Nothing less than life, death and the (non?)existence of God permeate the mesmerizing double bill of “Sea Wall” and “A Life.” Filled with existential questions that stumped even playwright Samuel Beckett in his “Waiting for Godot,” these two monologues ask questions but give no answers. The evening, beautifully acted by Tom  Sturridge and Jake Gyllenhaal, is literally haunting.

The first part, “Sea Wall” is by Simon Stephens, whose “Heisenberg” and “The Curious Incident of the Dog in the Night-Time” were Broadway hits. It concerns a tragedy during a vacation an English couple takes in southern France.

Re-living that time, a character named Alex wants to deaden his senses, it seems, by drinking beer, eating candy and ambling about like a defeated zombie. The title refers to an improbable wall that chokes off the sea and suddenly ends in darkness.

He takes us back to before his wife gives birth to their daughter, then forward to further vacations in France. Along the way, he debates questions about God: Does He have a beard? Does He have long white hair? The questions reflect those in “Godot” where the tramps ask Mr. Godot’s young messenger if his boss has a beard and of what color. “Yes,” answers the boy to the first question and “I think it’s white” to the second.

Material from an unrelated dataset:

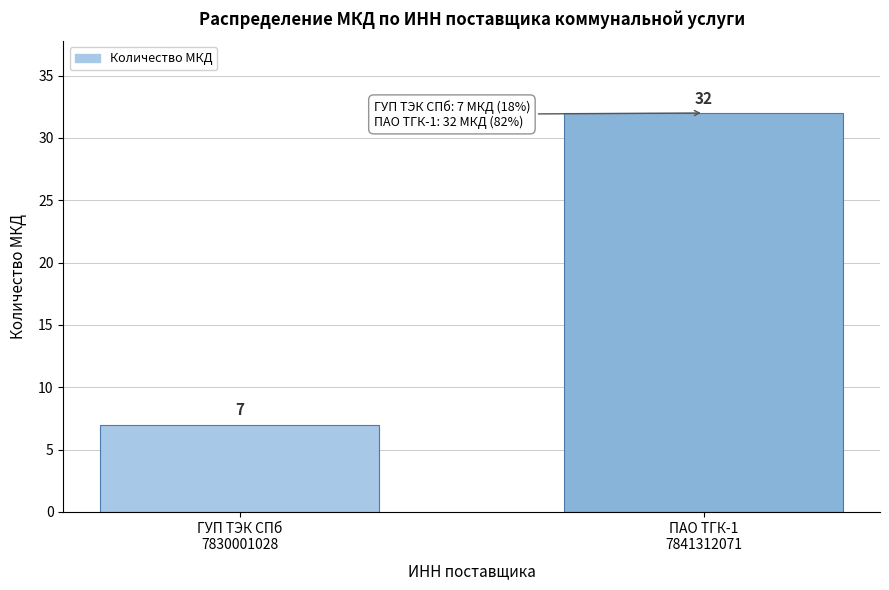

Reading left to right, transcribe all the data shown in this chart.

7	32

Alex’s own search ends with “Just because we don’t know, doesn’t mean we won’t know. We just don’t know yet.” Despite this epistemological dilemma, Alex is well aware that letting himself go won’t soothe his terrible hurt.

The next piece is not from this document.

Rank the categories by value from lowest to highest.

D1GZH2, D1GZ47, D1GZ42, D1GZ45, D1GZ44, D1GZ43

As Sturridge plays him, the hurt, likened to “a hole in the center of my stomach,” does not defeat him, not yet. Sturridge’s Alex is a man holding on for dear life. He won’t even tell us what, as he describes it, is the cruelest remark he ever made to someone. We can guess but, most of all, we can feel.

We feel even more deeply in “A Life” by Nick Payne whose “Constellations” and “Incognito” were successful (the former with Gyllenhaal). Yet the sadness is punctuated by humor.

Gyllenhaal’s character, Abe, is a new father. But he’s also a son. Juxtaposing birth and death, spilling one into the other, we’re into “Godot” territory again where Vladimir says “astride of a grave and a difficult birth . . . the grave-digger puts on the forceps.” Abe tries to balance those life events, as if weighing them on a scale.  We can plan for birth, he says, not for death.

In fact, there are three kinds of death: physical, emotional  and eternal when names are spoken for the very last time. For all his joy at his daughter’s birth, it’s his father’s death which lingers. ”I miss him too much,” says Abe, “and I don’t know how to give her what she wants.”

Gyllenhaal is such a versatile actor, venturing from plays to musicals, that his giving Abe touches of humor is not unexpected. He’s a man trying to puzzle out how  the tragedy of death and the comedy of life intertwine. Intense, kind, self-aware, he can make a line like “to be born is to risk death” something both painful and pragmatic in the same breath.

On Laura Jellinek’s minimalist set, director Carrie Cracknell’s unfussy production is right at home. Relying on the theater’s strength, its language, she creates an evening where her characters and the audience want to understand what it’s all about anyway.